Hey. You know how you can out-smart, or more preferably, out-fox someone who is smart? What would you say when you out-cockied someone who has a cocky way about them? Because I'm pretty sure 'out-cockied' is not something you say on any planet. And while I'm here, does that come with a hyphen?
I like out-strutted. Doesn't matter in the slightest if it's not a ratified, dictionary-stamped word. If the meaning comes across clearly and intuitively, that's all that should really matter. There's a person in one of my other groups whose online persona is "the person who posts the dry dusty bones of long-dead words that have not been uttered by a single living human in well over a century, as though they were treasures with which to adorn one's work", which would be the opposite paradigm to what your out-strutted represents. It may not have been born within sanctified wedlock, so to speak, but it is most certainly alive and kicking.
Yeah, maybe I should have specified. I wouldn't mind something that can be found in a dictionary, but I have no qualms at all with any combination of letters that gets the message through.
I dunno, is "being cocky" even something you can really best others at? I mean, sure, you can be cockier than a rather cocky person, but that doesn't in itself imply a conflict. Outsmarting or outwitting someone suggests you've somehow defeated them in an intellectual battle or competition with some sort of criteria for determining a winner. It's kinda context sensitive. Like, Usain Bolt can run much faster that I can, but that's not the same thing as Usain Bolt outrunning me. For that, the two of us would need to meet and race each other, or I guess I could be chasing him for some reason, whatever. "Outcockied" to me mostly sounds like a tongue-in-cheek way of telling a cocky person that you've found someone even cockier, implying the latter needs to put more effort into it.
I think it's something to think on, get in a bit of imagery maybe: eclipsed, overshadowed, cowed by a bigger cocksureness. Make the plot point memorable. Yes. Another way would be to switch the focus. Point it at the one who's been out(done).. Mickey's swagger took a hiding that day, he knew it, he couldn't stake such a claim.
Considering the subject the characters were talking about just before, it's probably best to not use this one. ;o)

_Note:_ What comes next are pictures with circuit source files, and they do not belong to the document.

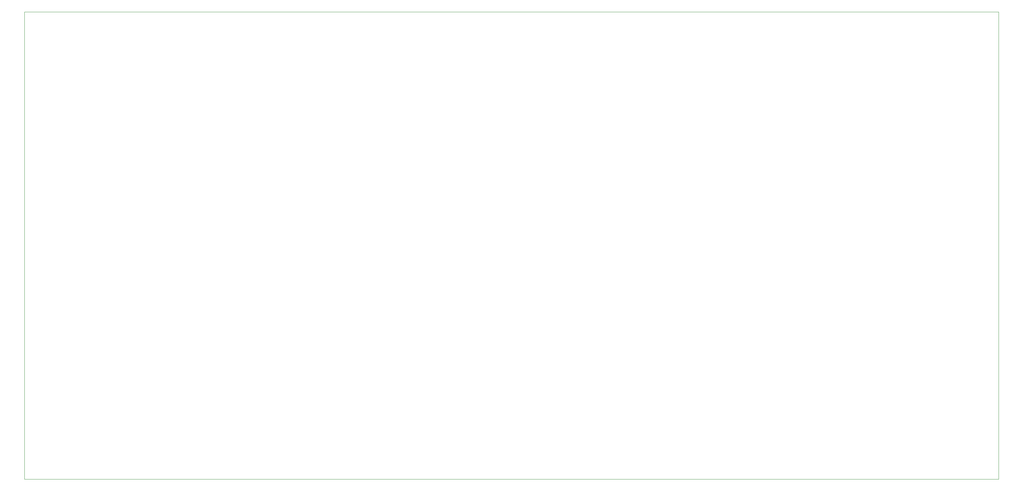
<source format=gbr>
%TF.GenerationSoftware,KiCad,Pcbnew,7.0.7*%
%TF.CreationDate,2023-09-16T22:54:16+02:00*%
%TF.ProjectId,AstroDebugMotor,41737472-6f44-4656-9275-674d6f746f72,01*%
%TF.SameCoordinates,Original*%
%TF.FileFunction,Profile,NP*%
%FSLAX46Y46*%
G04 Gerber Fmt 4.6, Leading zero omitted, Abs format (unit mm)*
G04 Created by KiCad (PCBNEW 7.0.7) date 2023-09-16 22:54:16*
%MOMM*%
%LPD*%
G01*
G04 APERTURE LIST*
%TA.AperFunction,Profile*%
%ADD10C,0.100000*%
%TD*%
G04 APERTURE END LIST*
D10*
X20000000Y-50000000D02*
X270000000Y-50000000D01*
X270000000Y-170000000D01*
X20000000Y-170000000D01*
X20000000Y-50000000D01*
M02*

</source>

I'm gonna let it simmer until I come across it again in draft 2. See what all these new words stuck in the back of my head will make me think about it then. I like out-swaggered. One-upped is a contender too. But every time I go to change it I look at out-cockied and don't change it for some reason. So, I guess it's best to let it lie until I forget about it, so it surprises me when I get back to it. If that makes any sense.